WordPress has a blocks problem. Those added by core alone are starting to overcrowd the inserter UI, and when you add a few plugins in the mix, things can become unwieldy. Many blocks are, essentially, variations on base HTML elements. For example, Post Title is merely a variation on the <h*> element, and WordPress already has a Heading block.
These variations duplicate developer efforts, create scenarios where each block supports different features, and often litter the interface.
Cory Birdsong opened a ticket in January that seeks to address this issue. His proposed solution:
Instead of making tons of individual blocks for this sort of thing, it seems like it would be better to create systems for using site/post metadata within existing generic blocks.
Reusing the post featured image seemed the most obvious starting place. Theme authors have long been clamoring for more control over its output, and the dedicated Post Featured Image block has been lackluster at best. There are tickets to bring the same “featured cover” implementation to the Media & Text and Group blocks.
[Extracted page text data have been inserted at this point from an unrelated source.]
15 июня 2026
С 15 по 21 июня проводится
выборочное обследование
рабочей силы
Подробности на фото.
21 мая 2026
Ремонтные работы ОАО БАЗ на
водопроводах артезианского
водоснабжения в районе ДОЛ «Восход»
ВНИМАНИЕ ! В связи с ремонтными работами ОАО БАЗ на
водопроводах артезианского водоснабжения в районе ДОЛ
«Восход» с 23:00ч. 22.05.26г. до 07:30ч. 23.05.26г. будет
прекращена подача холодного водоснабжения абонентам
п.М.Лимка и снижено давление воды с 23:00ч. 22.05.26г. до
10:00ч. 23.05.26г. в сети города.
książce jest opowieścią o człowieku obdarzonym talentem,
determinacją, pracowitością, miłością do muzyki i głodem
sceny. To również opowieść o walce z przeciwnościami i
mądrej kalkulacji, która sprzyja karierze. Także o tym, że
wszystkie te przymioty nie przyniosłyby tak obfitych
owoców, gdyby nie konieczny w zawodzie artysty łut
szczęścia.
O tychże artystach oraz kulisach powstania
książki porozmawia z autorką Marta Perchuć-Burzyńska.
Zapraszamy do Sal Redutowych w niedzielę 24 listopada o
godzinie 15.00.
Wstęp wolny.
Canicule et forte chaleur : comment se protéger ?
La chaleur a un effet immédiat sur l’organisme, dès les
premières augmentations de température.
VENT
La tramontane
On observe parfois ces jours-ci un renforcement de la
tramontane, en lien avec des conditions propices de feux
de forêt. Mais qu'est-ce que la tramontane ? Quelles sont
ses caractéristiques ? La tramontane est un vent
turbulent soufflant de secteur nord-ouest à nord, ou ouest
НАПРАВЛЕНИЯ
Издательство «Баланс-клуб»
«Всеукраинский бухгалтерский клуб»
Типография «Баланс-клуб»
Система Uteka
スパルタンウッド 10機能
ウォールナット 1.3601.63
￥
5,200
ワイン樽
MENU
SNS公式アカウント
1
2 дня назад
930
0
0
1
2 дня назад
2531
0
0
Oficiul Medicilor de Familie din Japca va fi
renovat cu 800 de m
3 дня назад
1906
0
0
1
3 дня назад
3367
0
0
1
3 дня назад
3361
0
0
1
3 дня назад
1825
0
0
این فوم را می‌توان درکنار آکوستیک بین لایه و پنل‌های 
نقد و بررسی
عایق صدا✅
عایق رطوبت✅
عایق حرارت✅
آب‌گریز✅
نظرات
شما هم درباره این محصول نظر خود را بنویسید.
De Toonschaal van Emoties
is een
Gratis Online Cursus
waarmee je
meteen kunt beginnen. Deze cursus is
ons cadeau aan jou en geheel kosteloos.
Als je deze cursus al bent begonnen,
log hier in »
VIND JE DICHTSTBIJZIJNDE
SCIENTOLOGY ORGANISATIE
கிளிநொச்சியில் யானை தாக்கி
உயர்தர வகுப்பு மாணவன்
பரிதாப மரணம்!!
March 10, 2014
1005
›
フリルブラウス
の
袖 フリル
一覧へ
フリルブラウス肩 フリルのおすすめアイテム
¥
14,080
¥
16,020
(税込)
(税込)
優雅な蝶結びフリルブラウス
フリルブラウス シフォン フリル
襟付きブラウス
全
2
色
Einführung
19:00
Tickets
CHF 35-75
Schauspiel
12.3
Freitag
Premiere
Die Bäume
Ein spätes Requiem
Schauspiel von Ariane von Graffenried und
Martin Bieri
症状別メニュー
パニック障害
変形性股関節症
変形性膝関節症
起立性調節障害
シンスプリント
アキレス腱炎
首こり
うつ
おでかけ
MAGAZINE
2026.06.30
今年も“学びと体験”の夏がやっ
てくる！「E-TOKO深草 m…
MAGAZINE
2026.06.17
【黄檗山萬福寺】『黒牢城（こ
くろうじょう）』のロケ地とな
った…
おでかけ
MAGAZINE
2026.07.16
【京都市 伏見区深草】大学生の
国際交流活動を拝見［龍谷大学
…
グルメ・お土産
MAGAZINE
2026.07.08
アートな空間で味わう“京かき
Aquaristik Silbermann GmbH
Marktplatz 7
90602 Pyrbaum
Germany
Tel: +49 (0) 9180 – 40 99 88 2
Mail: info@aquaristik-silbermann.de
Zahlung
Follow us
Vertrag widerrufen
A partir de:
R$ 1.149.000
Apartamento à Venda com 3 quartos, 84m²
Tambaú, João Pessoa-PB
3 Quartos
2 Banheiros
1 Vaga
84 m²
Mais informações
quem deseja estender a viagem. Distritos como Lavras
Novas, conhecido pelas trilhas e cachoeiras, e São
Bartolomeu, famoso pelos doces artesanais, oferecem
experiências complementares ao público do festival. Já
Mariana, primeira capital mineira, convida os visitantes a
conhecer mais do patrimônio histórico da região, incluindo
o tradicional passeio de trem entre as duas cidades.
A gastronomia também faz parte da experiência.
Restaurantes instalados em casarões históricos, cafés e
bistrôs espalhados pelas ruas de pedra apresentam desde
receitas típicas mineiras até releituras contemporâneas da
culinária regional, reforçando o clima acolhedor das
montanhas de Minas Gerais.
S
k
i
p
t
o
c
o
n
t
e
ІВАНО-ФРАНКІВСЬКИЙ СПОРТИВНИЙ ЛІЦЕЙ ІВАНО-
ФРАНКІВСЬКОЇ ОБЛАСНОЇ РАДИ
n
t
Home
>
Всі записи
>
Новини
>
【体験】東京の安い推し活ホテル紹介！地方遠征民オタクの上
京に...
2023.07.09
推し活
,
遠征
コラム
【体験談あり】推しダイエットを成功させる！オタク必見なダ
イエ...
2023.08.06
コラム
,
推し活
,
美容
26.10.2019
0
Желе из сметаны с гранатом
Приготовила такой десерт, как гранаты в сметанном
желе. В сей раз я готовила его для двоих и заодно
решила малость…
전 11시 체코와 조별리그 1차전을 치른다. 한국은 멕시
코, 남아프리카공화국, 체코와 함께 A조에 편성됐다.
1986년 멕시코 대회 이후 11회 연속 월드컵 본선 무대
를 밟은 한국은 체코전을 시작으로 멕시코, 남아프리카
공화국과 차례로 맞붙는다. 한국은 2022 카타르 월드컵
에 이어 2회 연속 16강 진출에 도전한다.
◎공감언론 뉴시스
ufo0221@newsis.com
With WordPress 6.0 landing next month, we will not see full-scale support for binding dynamic data to more generic blocks. However, it could have implications for the future.
What if, instead of plugin authors creating individual blocks, they could merely offer a switch to display content via a custom data source? There are certainly some use cases beyond core WordPress where this could be handy.
For now, at least, I am likely to spend the rest of the day tinkering with featured images and Cover blocks.